Arianna Del Giaccio ha 19 anni e tante cose da dire. Da due anni le canta in brani che raccontano il suo mondo e le sue emozioni ma che in modo molto naturale raccontano anche quello di tanti altri ventenni. La generazione Z in lei si riconosce e si specchia. Si chiama Specchio il suo primo album, che arriva dopo gli EP Spazio e 18 anni. Undici tracce sincere, che fanno sentire capito chi la ascolta. Da “Giornate Noiose” e un amore finito, all’incontro magico di “Castelli di Lenzuola”, passando per i due feat del disco, Madame a cui è grata, per il cuore che ha messo in “Cicatrici” e Franco 126, il cantante che solo due anni fa lei guardava dalle transenne delle prime file dei suoi concerti, in “Fragili”. Fino a “Iride” e alle sue immagini nitide, nella la traccia che chiude il disco. Disponibile, decisamente introspettiva, decisamente sensibile, è forse anche per questo che Samsung l’ha scelta per il Music Galaxy Thursday, in mezzo a un pool di artisti internazionali. Contenuti creati ad hoc per lasciare che i fan scoprano nuovi lati di lei, grazie a materiali esclusivi, in attesa di poterla vedere live dal 12 marzo nel suo "Ariete - club tour". L’abbiamo incontrata.

Cosa hai preparato per questa collaborazione?

«Siamo stati una giornata a girare alcuni contenuti tra cui interviste un po’ di spiegazioni sulla nascita del disco, sulle sue influenze, raccontando come e quando l’ho scritto. Si può vedere online il risultato della session acustica per Castelli di Lenzuola».

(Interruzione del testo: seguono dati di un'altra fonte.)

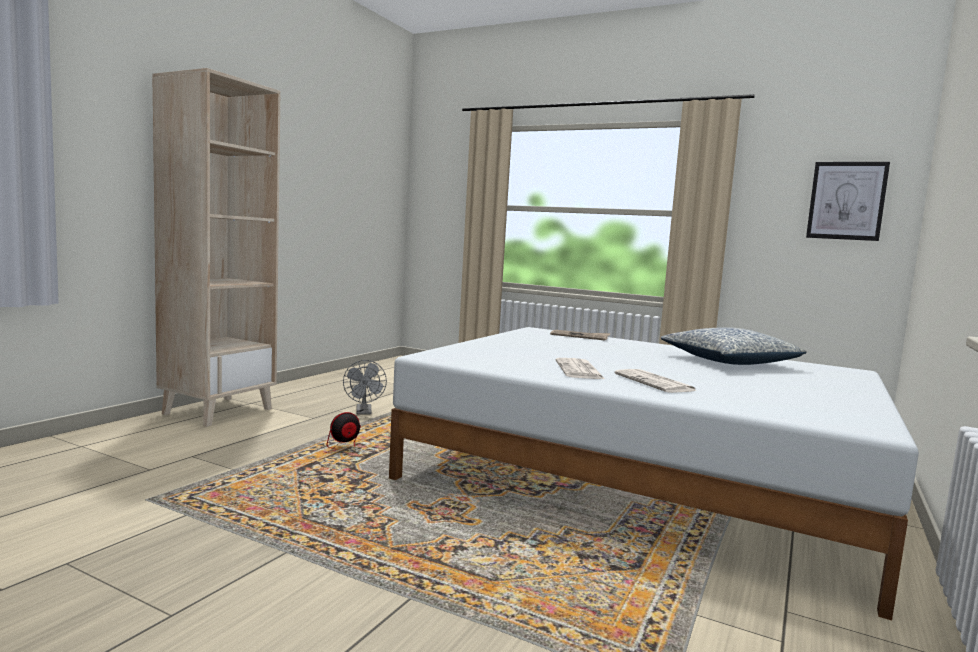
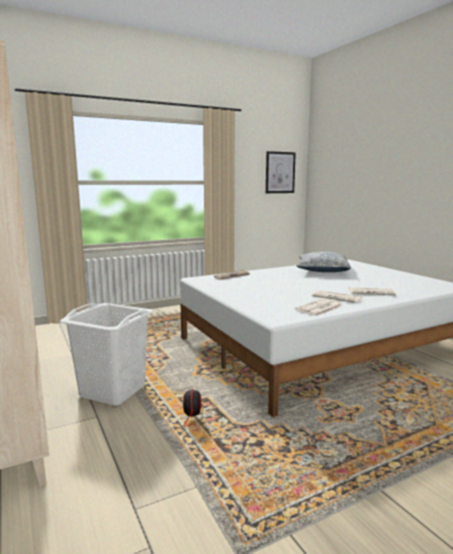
camera: 55 degrees left, 5 degrees up
grey fan [343,360,387,414] -> white laundry basket [60,303,153,406]
none -> newspaper [295,298,343,316]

Sei stata scelta tra artisti internazionali.

«Lo vivo come un grande onore. È un progetto figo unire i cantanti e le loro storie, far scoprire come lavorano. Non potrei essere più contenta».

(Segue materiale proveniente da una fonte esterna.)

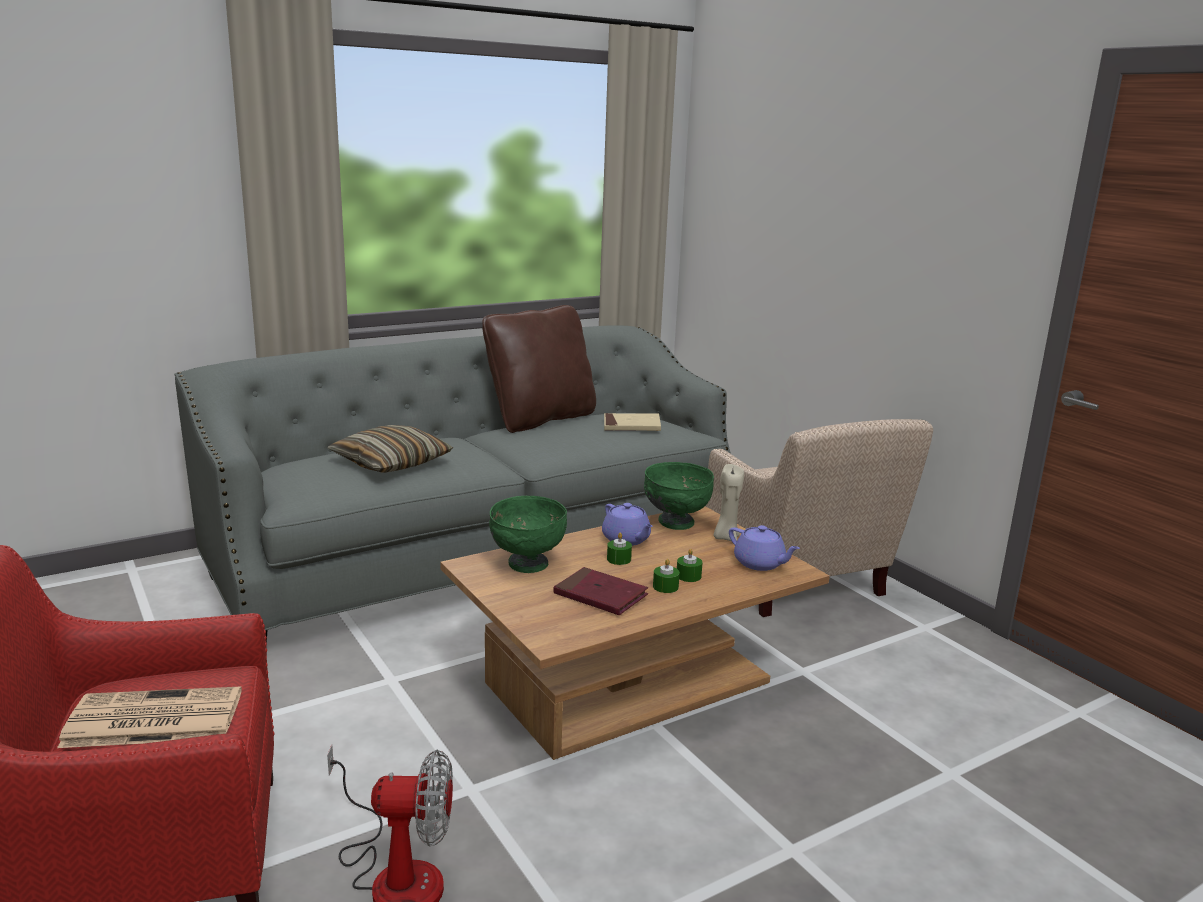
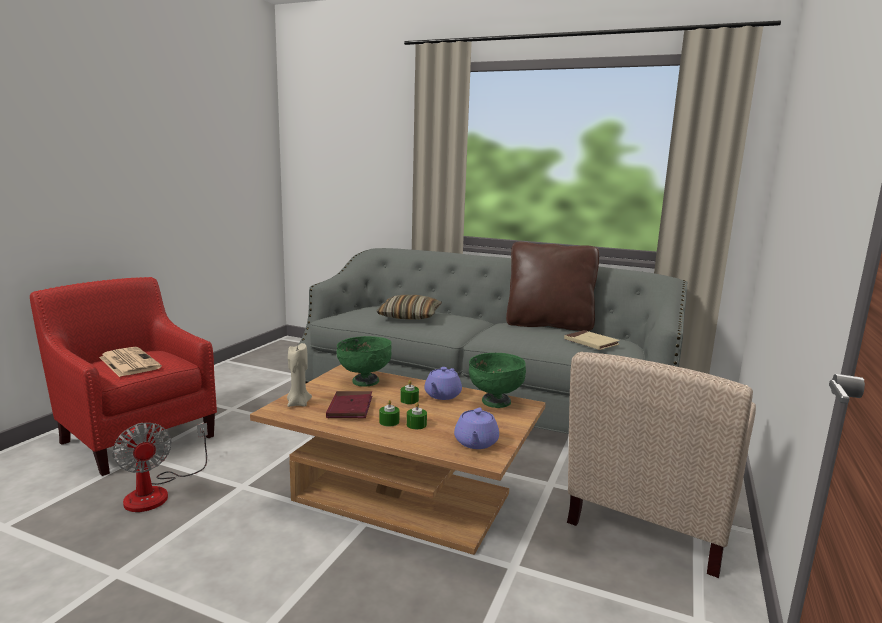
camera: 55 degrees right, 5 degrees down
beige candle [713,464,744,541] -> beige candle moved to [287,343,312,407]

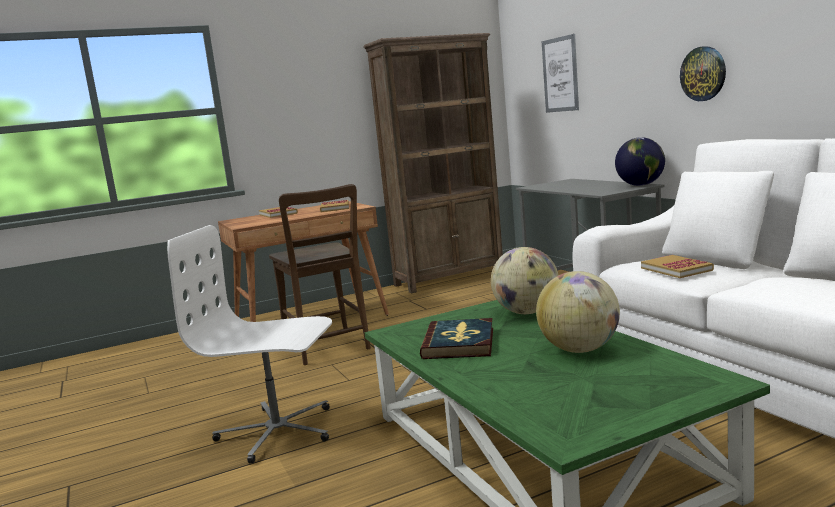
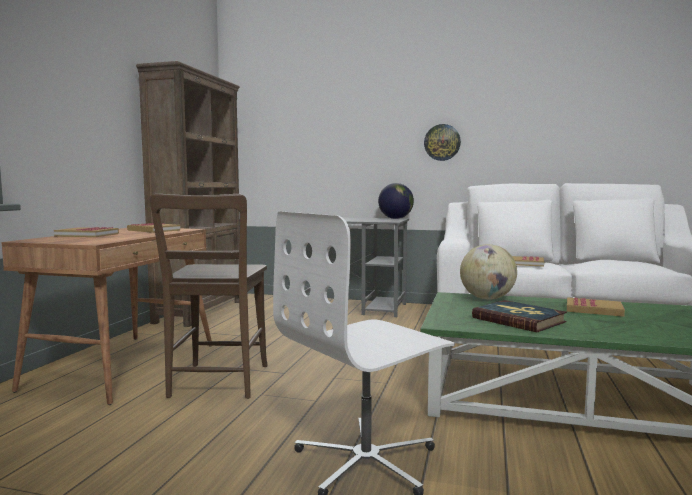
camera: 50 degrees left, 5 degrees down
brown chair [269,184,371,365] -> brown chair turned 75 degrees clockwise [150,194,268,399]
globe [536,271,620,353] -> book [567,297,625,317]
picture [542,34,579,113] -> none

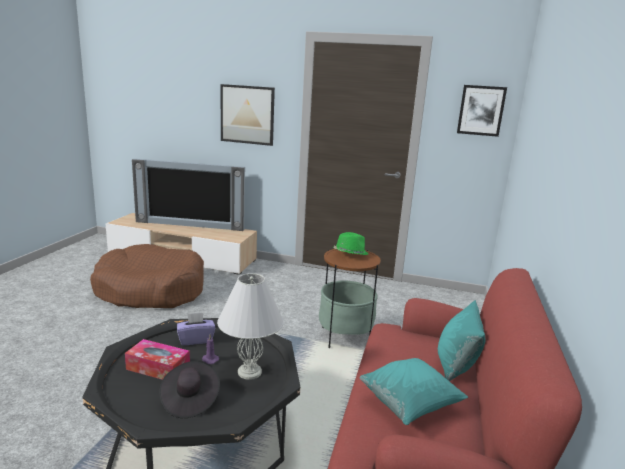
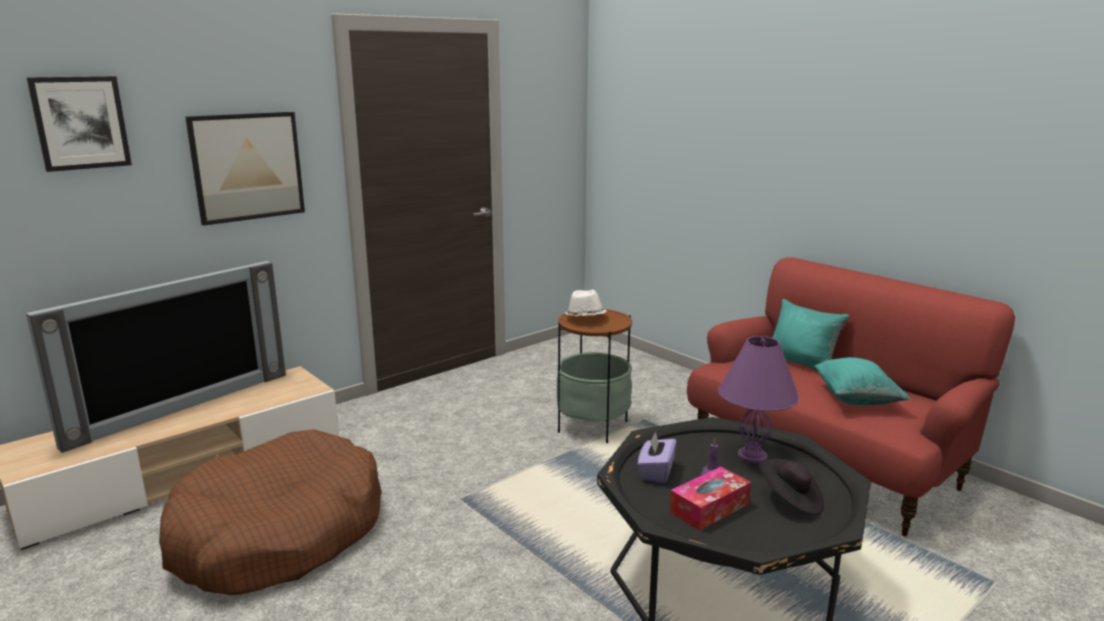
camera: 55 degrees left, 0 degrees up
white table lamp [217,273,284,380] -> purple table lamp [718,336,799,464]
green hat [334,232,368,255] -> white hat [563,290,606,316]
picture [457,85,507,137] -> picture moved to [27,76,132,172]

Che emozione ti dà invece il primo vero disco?

«Sono molto sicura del prodotto che ho fatto. Non vuol dire che sono sicura che andrà benissimo o che sarà il disco dell’anno, ma ci ho lavorato tanto con il cuore e si sente».

“Specchio”, perché?

«Due motivi. Il primo è una sfida nei miei confronti. Lo specchio sono le 11 tracce, mi guardo allo specchio pubblicando questo disco, con il coraggio di accettare che in questo momento sono così. Ho scritto queste canzoni e ho voglia che tutti ci si rivedano. Che è il secondo motivo. Da due anni a questa parte faccio musica in maniera seria, di professione. E il commento che ho più ricevuto e che più mi rempie di gioia arriva dalle persone che mi scrivono che si rivedono delle mie canzoni. Io racconto la mia vita senza avere l’obiettivo di tirare fuori un inno generazionale o di essere la portavoce delal generazione Z, ma automaticamente mi rendo conto che facciamo tutti le stesse cose, viviamo la stessa vita. In tanti si rivedono in me, a prescindere da orientamento sessuale, etnia, gender di una persona. Se a qualcuno interessa una mia canzone, lo specchio allora è anche suo».

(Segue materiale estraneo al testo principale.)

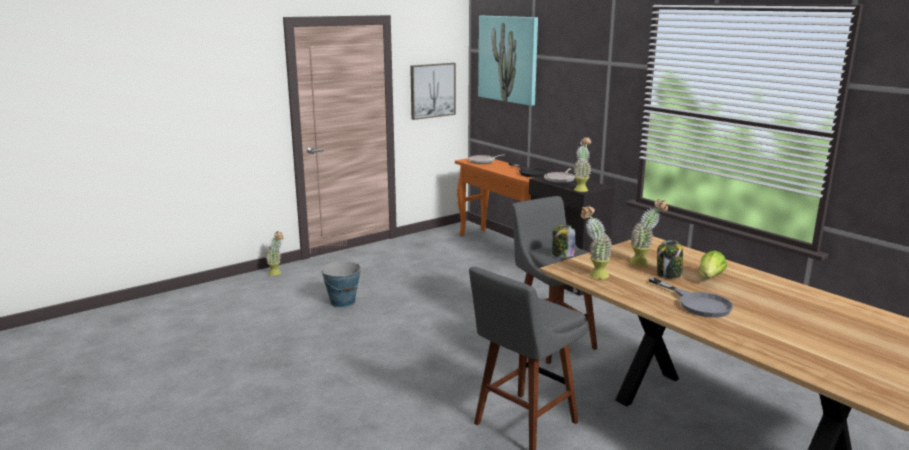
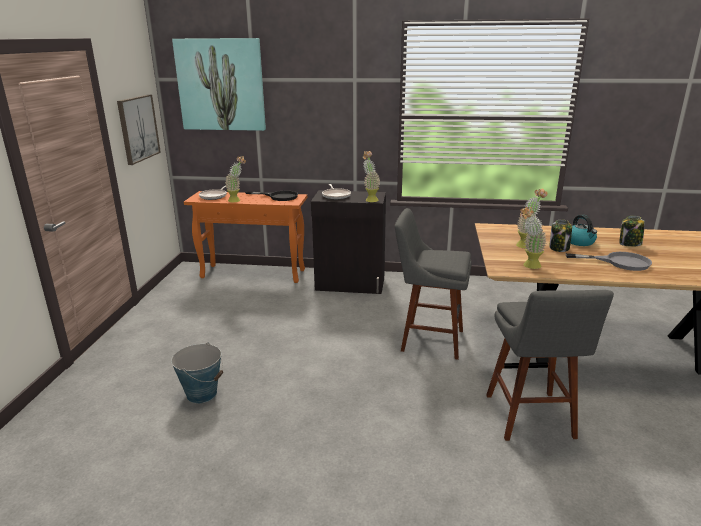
camera: 45 degrees left, 5 degrees up
potted plant [265,231,284,276] -> potted plant moved to [225,156,246,202]
jar [552,225,575,257] -> jar moved to [619,216,645,247]
lettuce [699,250,727,278] -> kettle [571,215,597,246]

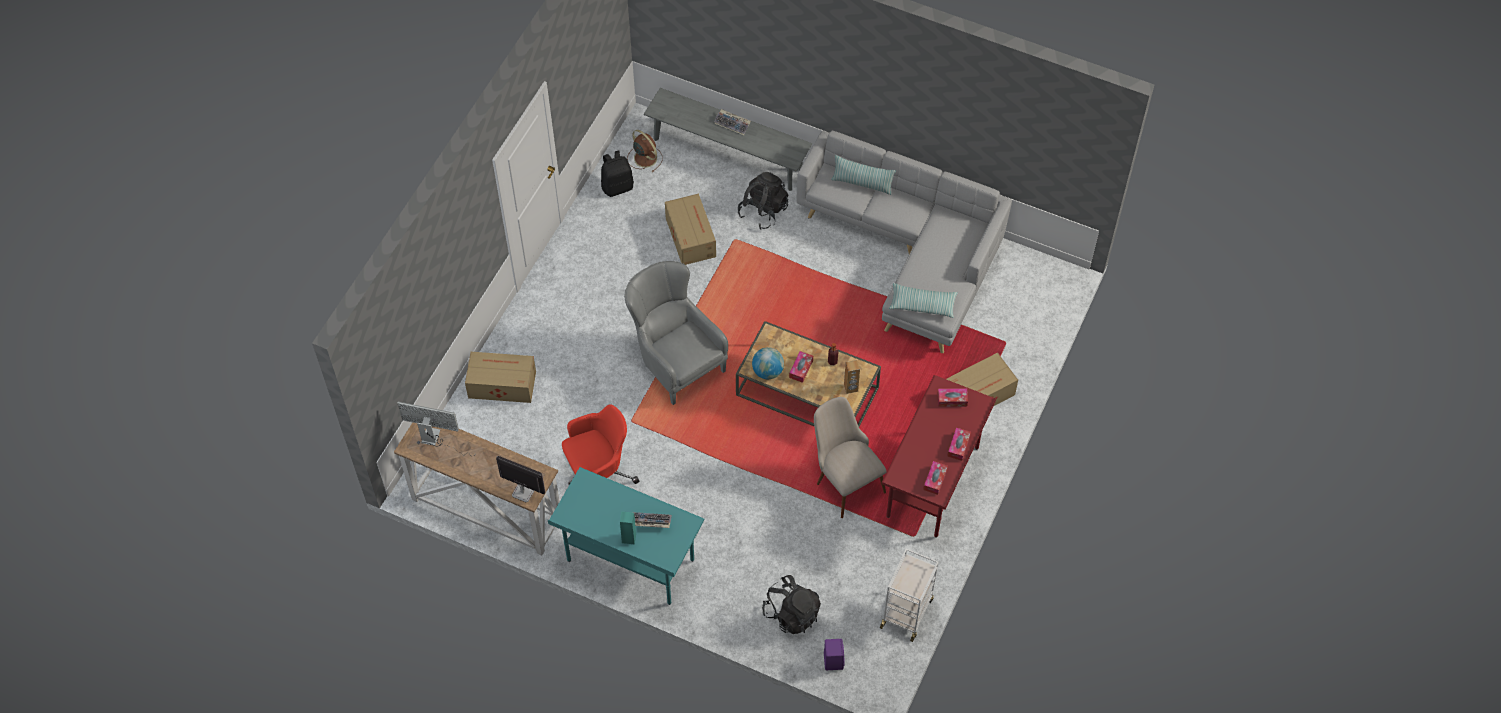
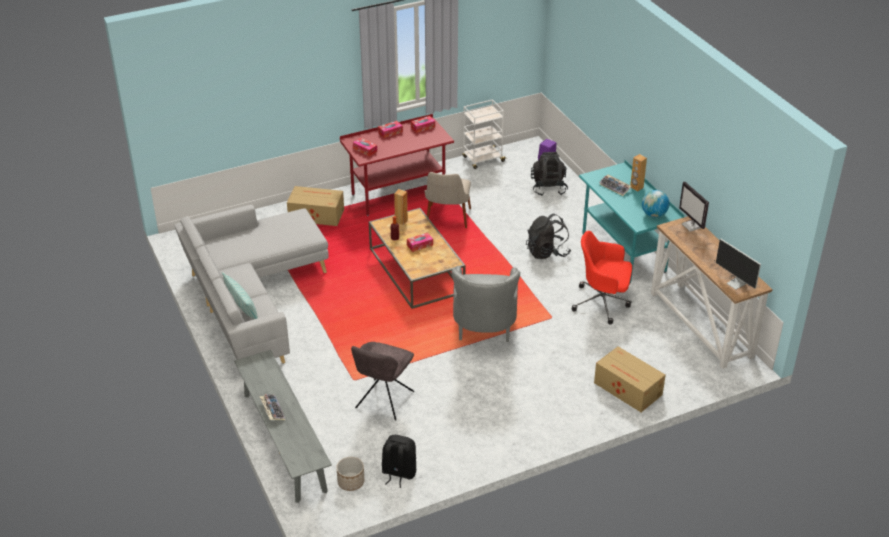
camera: 140 degrees left, 20 degrees down
turquoise speaker [620,511,636,544] -> brown speaker [630,154,647,191]
brown fan [627,130,663,172] -> planter [336,457,364,491]
cardboard box [665,194,716,265] -> grey chair [351,342,414,420]
black backpack [738,172,788,229] -> black backpack moved to [526,214,571,259]
globe [752,347,784,379] -> globe moved to [642,190,669,217]
pillow [889,283,958,318] -> none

Tu e la tua generazione quindi come state?

«È un argomento che mi sta a cuore. Siamo una generazione fighissima ma non so perché tanta gente dice di no. Lo stato si è disinteressato a noi. Ma parlo con gente che mi dice che il disinteresse è invece nostro. Non è così. Non siamo egocentrici, parlano i fatti. In questi due anni sono aumentati i suicidi, le psicoterapie, il disagio. Una ragazza con cui mi beccavo si è suicidata.
È facile dare la colpa a noi, noi siamo il futuro e se tra vent’anni andrà tutto male potranno dire che è colpa nostra. Ma non è così. È come se volessimo fare tante cose, scendiamo in piazza, facciamo il Gay Pride, il Fridays for Future, è come se avessimo la valigia pronta per partire, ma ci hanno tolto i voli. C’è il fine ma non c’è il mezzo. Vogliamo arrivare da qualche parte ma non ci fanno arrivare».

Temi che ti stanno a cuore?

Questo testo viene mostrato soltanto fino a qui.